In the days since the protests in Iraq, similar demonstrations have erupted in Sri Lanka, Sudan and Albania, with food and fuel prices a key factor in all of them. Analysts believe it is a foreshadowing of the turmoil to come.
Food prices have long been connected to political instability, igniting riots and toppling governments worldwide. Now some are trying to calculate where the latest shock waves will cause the most damage.
“The ripple effects of the war are spreading,” said Bamo Nouri, an international politics researcher at the University of London, in a recent analysis. “Iraqis may be the first in a global movement of protests over price rises as the Russia-Ukraine conflict continues.”

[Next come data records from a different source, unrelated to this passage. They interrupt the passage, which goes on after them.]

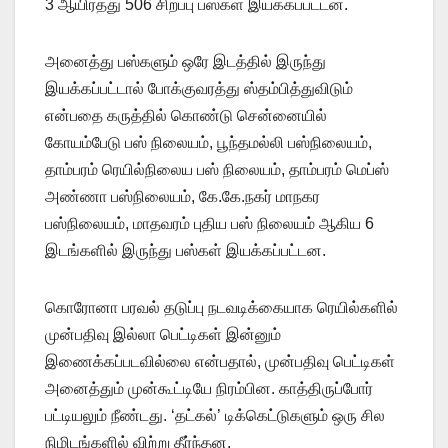
3 ஆயிரத்து 506 சிறப்பு பஸ்கள் இயக்கப்பட்டன.
அனைத்து பஸ்களும் ஒரே இடத்தில் இருந்து
இயக்கப்பட்டால் போக்குவரத்து ஸ்தம்பித்துவிடும்
என்பதை கருத்தில் கொண்டு சென்னையில்
கோயம்பேடு பஸ் நிலையம், பூந்தமல்லி பஸ்நிலையம்,
தாம்பரம் ரெயில்நிலைய பஸ் நிலையம், தாம்பரம் மெப்ஸ்
அண்ணா பஸ்நிலையம், கே.கே.நகர் மாநகர
பஸ்நிலையம், மாதவரம் புதிய பஸ் நிலையம் ஆகிய 6
இடங்களில் இருந்து பஸ்கள் இயக்கப்பட்டன.
கொரோனா பரவல் தடுப்பு நடவடிக்கையாக ரெயில்களில்
முன்பதிவு இல்லா பெட்டிகள் இன்னும்
இணைக்கப்படவில்லை என்பதால், முன்பதிவு பெட்டிகள்
அனைத்தும் முன்கூட்டியே நிரம்பின. காத்திருப்போர்
பட்டியலும் நீண்டது. ‘தட்கல்’ டிக்கெட்டுகளும் ஒரு சில
நிமிடங்களில் விற்று தீர்ந்தன.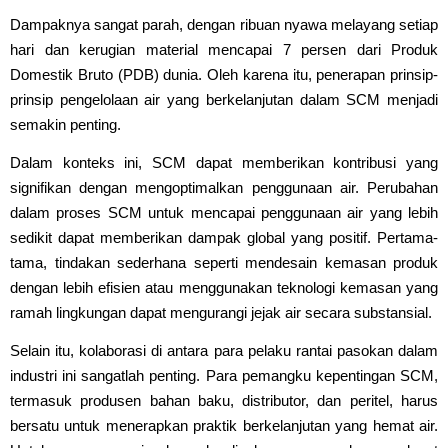
Dampaknya sangat parah, dengan ribuan nyawa melayang setiap
hari dan kerugian material mencapai 7 persen dari Produk
Domestik Bruto (PDB) dunia. Oleh karena itu, penerapan prinsip-
prinsip pengelolaan air yang berkelanjutan dalam SCM menjadi
semakin penting.
Dalam konteks ini, SCM dapat memberikan kontribusi yang
signifikan dengan mengoptimalkan penggunaan air. Perubahan
dalam proses SCM untuk mencapai penggunaan air yang lebih
sedikit dapat memberikan dampak global yang positif. Pertama-
tama, tindakan sederhana seperti mendesain kemasan produk
dengan lebih efisien atau menggunakan teknologi kemasan yang
ramah lingkungan dapat mengurangi jejak air secara substansial.
Selain itu, kolaborasi di antara para pelaku rantai pasokan dalam
industri ini sangatlah penting. Para pemangku kepentingan SCM,
termasuk produsen bahan baku, distributor, dan peritel, harus
bersatu untuk menerapkan praktik berkelanjutan yang hemat air.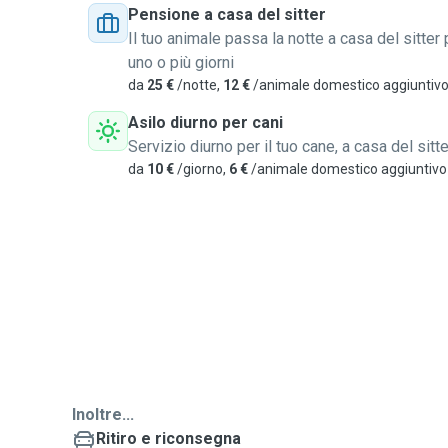
Pensione a casa del sitter
Il tuo animale passa la notte a casa del sitter 
uno o più giorni
da
25 €
/notte,
12 €
/animale domestico aggiuntiv
Asilo diurno per cani
Servizio diurno per il tuo cane, a casa del sitte
da
10 €
/giorno,
6 €
/animale domestico aggiuntivo
Inoltre...
Ritiro e riconsegna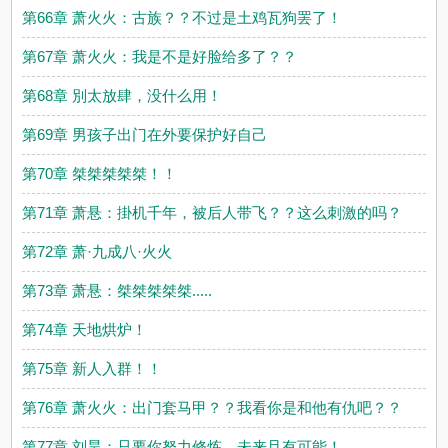
第66章 萧火火：古族？？不过是土鸡瓦狗罢了！
第67章 萧火火：我是不是好脸给多了？？
第68章 別太放肆，没什么用！
第69章 男孩子出门在外要保护好自己
第70章 桀桀桀桀桀！！
第71章 萧悬：掛机千年，被后人带飞？？这么刺激的吗？
第72章 萧·九成八·火火
第73章 萧悬：桀桀桀桀桀.....
第74章 天地烘炉！
第75章 新人入群！！
第76章 萧火火：出门套马甲？？我看你是和他有仇吧？？
第77章 刘昊：只要你努力修炼，未来且有可能！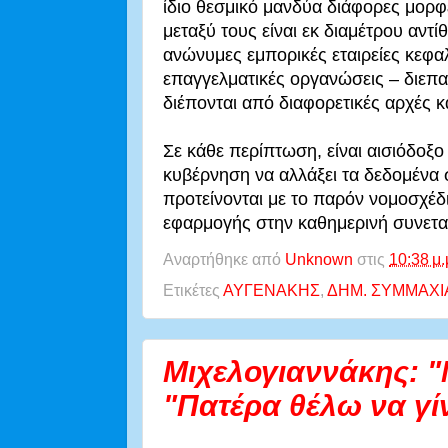
ίδιο θεσμικό μανδύα διάφορες μορφ
μεταξύ τους είναι εκ διαμέτρου αντί
ανώνυμες εμπορικές εταιρείες κεφα
επαγγελματικές οργανώσεις – διεπ
διέπονται από διαφορετικές αρχές κα
Σε κάθε περίπτωση, είναι αισιόδοξο
κυβέρνηση να αλλάξει τα δεδομένα 
προτείνονται με το παρόν νομοσχέδι
εφαρμογής στην καθημερινή συνεται
Αναρτήθηκε από
Unknown
στις
10:38 μ.
Ετικέτες
ΑΥΓΕΝΑΚΗΣ
,
ΔΗΜ. ΣΥΜΜΑΧΙ
Μιχελογιαννάκης: "
"Πατέρα θέλω να γί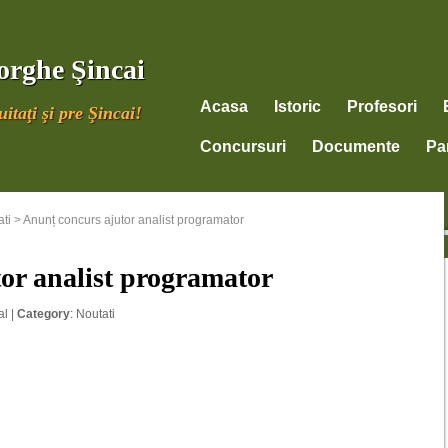
orghe Şincai
Acasa
Istoric
Profesori
itaţi şi pre Şincai!
Concursuri
Documente
Par
ti
>
Anunț concurs ajutor analist programator
or analist programator
al
|
Category
:
Noutati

The prices of wheat, barley, cooking oil and fertilizer have spiked internationally since the beginning of the war last month, while global oil prices have climbed to an eight-year high. Ukraine and Russia are major producers of grain and other commodities, but the war and resulting sanctions have reduced their exports.
David Beasley, the executive director of the United Nations’ World Food Programme (WFP), said the pressures for consumers today are worse than they were in 2011 when soaring food costs – including the tripling of bread prices in Egypt – helped trigger the Arab Spring uprisings.
“Don’t be surprised if you see destabilization, mass riots and protests over the next 12 months,” he told a panel at the International Monetary Fund on Friday.
Russia’s war on Ukraine sets the stage for worst food crisis in decades
Nicolas Kazadi, the Finance Minister of the Democratic Republic of the Congo, told the IMF panel that the rising prices of bread and oil are “a major risk” for his country and could be “major sources of instability.”
Congo is one of 18 low-income countries, primarily in Africa, that receive more than half their wheat imports from Ukraine and Russia. Food costs are about 40 per cent of consumer spending in sub-Saharan Africa, so an increase in grain costs could have a huge impact.
Ukraine normally produces enough food to feed 400 million people worldwide and supplies about half of the WFP’s own grain supplies, Mr. Beasley noted.
The food shortages and higher prices are expected to increase the humanitarian agency’s costs by US$350-million annually, which could force it to ration its aid to millions of desperate people who have few other sources of food, unless the agency can obtain more funding.
“Is it fair for us to take food from hungry children to feed starving children? And is it fair for us to take food from children in Ethiopia to give to children in Ukraine?” Mr. Beasley asked. “No. Don’t put us in that position.”
The higher food and fuel prices will push 40 million more people into extreme poverty, according to analysts at the U.S.-based Center for Global Development.
They warned that political tensions are likely to increase in countries such as Egypt, which is heavily dependent on imported wheat. This, in turn, could heighten the bitter conflict between Egypt and Ethiopia over a hydroelectric dam that Ethiopia is constructing on the Nile.
A report last week by the UN Conference on Trade and Development (UNCTAD) showed that political instability has been “highly correlated” with increases in food prices over the past 15 years.
“The risk of civil unrest, food shortages and inflation-induced recessions cannot be discounted, particularly given the fragile state of the global economy and the developing world as a result of the COVID-19 pandemic,” it said.
The UNCTAD report cited the Arab Spring uprisings and an earlier wave of food riots in dozens of countries in 2007 and 2008 as possible precedents for what could happen.
Food price increases in 2008, for example, led to massive protests that toppled Haiti’s government.
More recently, Sudan’s long-ruling dictator, Omar al-Bashir, was ousted from power in 2019 after months of street protests that began in reaction to the tripling of bread prices.
“No matter what happens next, the disruption wrought by Russia’s invasion will keep commodity prices high for the year,” said Champa Patel, a researcher at the International Crisis Group, in a commentary last week.
“This will increase the risk of violence in vulnerable countries and make it harder to resolve particular conflicts,” she said.
Some countries will be more vulnerable to price shocks than others. “Places that import more goods from abroad than they sell will be particularly vulnerable,” she said.
“Countries with low reserves of foreign currency and strategic commodities, high inflation and weak state finances, and [located] closer to disrupted supply chains, are going to be in bad shape.”